"John Pope, Major-General Commanding."
After the evacuation of Corinth, Pope's reputation suffered greatly from a false dispatch, asserting that he had captured ten thousand prisoners. Halleck alone was responsible for the report. Pope was in the rear. One of his subordinates on the front telegraphed him substantially as follows:
"The woods are full of demoralized and flying Rebels. Some of my officers estimate their number as high as ten thousand. Many of them have already come into my lines."
Pope forwarded this message, which said nothing about taking prisoners, to Halleck, without erasing or adding a line; and Halleck, smarting under his mortifying failure at Corinth, telegraphed that Pope reported the capture of ten thousand Rebels. Pope's reputation for veracity was fatally wounded, and the newspapers burlesqued him mercilessly.
One of my comrades lay sick and wounded at the residence of General Clinton B. Fisk, of St. Louis. On a Sunday afternoon the general was reading to him from the Bible an account of the first contraband. This historic precedent was the servant of an Amalekite, who came into David's camp and proposed, if assured of freedom, to show the King of Israel a route which would enable him to surprise his foes. The promise was given, and the king fell upon the enemy, whom he utterly destroyed. While our host was reading the list of the spoils, the prisoners, slaves, women, flocks and herds captured by David, the sick journalist lifted his attenuated finger, and in his weak, piping voice, said:
"Stop, General; just look down to the bottom of that list, and see if it is not signed John Pope, Major-General commanding!"

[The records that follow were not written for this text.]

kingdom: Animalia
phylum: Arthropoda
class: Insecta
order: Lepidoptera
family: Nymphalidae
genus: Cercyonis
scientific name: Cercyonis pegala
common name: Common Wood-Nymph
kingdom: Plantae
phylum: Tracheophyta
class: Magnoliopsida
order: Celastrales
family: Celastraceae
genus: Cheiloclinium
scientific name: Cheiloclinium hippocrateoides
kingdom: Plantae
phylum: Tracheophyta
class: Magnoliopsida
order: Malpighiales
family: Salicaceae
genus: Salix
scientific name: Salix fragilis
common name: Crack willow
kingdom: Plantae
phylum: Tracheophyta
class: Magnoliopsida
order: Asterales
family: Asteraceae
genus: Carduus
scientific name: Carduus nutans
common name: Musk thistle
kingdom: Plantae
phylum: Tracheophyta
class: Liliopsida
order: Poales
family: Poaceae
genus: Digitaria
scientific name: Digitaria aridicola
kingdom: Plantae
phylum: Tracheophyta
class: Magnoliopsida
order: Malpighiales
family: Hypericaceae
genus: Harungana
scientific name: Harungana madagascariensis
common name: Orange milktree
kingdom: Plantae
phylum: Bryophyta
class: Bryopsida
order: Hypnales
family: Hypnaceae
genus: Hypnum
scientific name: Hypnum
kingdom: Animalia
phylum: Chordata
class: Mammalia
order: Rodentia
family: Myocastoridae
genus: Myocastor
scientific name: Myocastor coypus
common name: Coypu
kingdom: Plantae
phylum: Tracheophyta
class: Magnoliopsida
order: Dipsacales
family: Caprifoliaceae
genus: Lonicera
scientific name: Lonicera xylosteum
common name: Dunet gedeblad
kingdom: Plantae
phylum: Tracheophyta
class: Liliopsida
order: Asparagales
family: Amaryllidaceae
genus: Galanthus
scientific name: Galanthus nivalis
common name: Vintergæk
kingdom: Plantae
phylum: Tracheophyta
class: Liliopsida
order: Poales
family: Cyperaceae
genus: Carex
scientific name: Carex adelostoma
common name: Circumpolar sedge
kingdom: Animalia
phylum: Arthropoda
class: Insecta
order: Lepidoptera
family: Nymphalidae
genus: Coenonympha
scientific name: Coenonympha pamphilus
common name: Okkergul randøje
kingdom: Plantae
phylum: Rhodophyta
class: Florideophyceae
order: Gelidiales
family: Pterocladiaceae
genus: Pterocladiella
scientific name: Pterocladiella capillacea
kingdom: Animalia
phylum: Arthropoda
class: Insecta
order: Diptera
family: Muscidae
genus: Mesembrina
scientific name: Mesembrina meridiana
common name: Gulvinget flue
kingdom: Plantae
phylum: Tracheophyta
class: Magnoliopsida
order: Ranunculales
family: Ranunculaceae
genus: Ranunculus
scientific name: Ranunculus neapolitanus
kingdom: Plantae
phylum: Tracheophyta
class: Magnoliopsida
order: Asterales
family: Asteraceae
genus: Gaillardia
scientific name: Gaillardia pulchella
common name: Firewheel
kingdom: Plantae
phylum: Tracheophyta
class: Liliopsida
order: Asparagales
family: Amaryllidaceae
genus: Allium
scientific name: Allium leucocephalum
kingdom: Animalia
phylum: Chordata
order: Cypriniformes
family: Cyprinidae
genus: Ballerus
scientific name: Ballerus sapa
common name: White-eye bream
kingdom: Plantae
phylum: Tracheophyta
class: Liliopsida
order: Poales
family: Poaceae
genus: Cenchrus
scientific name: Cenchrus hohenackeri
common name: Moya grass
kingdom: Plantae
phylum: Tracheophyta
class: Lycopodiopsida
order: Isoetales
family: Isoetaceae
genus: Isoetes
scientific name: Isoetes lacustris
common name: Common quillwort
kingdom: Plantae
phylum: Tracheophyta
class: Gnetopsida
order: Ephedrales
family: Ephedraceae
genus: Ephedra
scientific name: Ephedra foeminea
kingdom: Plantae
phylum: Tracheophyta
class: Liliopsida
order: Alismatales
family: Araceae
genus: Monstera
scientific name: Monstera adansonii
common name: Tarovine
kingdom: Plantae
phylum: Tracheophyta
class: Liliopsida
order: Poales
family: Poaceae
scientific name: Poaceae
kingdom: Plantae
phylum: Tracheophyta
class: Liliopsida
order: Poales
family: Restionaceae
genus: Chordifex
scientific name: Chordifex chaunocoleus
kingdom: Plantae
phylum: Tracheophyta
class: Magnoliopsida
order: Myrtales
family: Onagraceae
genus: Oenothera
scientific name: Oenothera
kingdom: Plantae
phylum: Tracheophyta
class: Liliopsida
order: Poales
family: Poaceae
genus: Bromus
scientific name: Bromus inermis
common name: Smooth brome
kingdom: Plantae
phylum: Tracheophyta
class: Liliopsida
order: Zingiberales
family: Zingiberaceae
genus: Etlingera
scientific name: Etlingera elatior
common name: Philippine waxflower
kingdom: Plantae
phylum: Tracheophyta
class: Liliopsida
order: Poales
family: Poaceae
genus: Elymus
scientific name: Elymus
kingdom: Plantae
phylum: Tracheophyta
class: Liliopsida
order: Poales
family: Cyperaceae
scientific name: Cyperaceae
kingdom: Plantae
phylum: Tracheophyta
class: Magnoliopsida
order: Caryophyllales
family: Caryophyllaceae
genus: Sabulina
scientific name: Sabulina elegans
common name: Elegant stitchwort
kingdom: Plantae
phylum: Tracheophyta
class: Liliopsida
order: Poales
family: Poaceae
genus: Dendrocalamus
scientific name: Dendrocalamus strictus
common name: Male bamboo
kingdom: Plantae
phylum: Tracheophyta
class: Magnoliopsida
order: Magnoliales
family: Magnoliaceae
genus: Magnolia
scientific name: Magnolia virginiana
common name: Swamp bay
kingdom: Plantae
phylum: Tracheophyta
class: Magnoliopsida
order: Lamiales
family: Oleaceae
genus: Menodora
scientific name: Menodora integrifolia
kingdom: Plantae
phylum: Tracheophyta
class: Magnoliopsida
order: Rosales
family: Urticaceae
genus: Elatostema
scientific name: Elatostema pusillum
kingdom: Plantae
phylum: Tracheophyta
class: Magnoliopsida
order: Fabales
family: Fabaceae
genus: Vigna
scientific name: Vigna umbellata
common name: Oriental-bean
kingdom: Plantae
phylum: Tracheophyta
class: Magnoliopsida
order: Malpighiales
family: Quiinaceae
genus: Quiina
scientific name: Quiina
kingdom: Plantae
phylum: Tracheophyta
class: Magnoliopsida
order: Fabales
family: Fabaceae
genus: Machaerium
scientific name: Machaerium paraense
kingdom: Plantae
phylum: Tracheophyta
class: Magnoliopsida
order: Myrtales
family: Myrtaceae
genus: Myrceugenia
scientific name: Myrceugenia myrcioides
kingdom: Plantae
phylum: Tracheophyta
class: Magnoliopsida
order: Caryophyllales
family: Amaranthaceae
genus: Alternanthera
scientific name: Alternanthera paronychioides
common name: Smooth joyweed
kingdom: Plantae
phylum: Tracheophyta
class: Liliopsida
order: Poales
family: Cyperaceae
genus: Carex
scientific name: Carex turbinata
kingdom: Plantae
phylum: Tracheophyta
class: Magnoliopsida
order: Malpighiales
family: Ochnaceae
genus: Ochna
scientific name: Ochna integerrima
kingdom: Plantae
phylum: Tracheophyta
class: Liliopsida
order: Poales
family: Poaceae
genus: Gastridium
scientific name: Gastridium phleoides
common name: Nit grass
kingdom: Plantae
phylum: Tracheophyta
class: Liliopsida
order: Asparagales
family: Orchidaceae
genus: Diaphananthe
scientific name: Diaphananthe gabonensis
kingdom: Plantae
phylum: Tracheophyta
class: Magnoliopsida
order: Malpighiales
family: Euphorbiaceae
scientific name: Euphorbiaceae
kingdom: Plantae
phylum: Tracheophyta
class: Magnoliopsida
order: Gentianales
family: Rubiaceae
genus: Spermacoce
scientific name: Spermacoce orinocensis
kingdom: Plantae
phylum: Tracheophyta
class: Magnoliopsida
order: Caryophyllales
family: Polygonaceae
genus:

Halleck's Faux Pas at Corinth.
At last, Halleck's army reached Corinth, but the bird had flown. No event of the war reflected so much credit upon the Rebels and so much discredit upon the Unionists as Beauregard's evacuation. He did not disturb himself until Halleck's Parrott guns had thrown shots within fourteen feet of his own head-quarters. Then, keeping up a vigorous show of resistance on his front, he deserted the town, leaving behind not a single gun, or ambulance, or even a sick or wounded man in the hospital.
Halleck lost thenceforth the name of "Old Brains," which some imaginative person had given him, and which tickled for a time the ears of his soldiers. The only good thing he ever did, in public, was to make two brief speeches. When he first reached St. Louis, upon being called out by the people, he said:
"With your help, I will drive the enemy out of Missouri."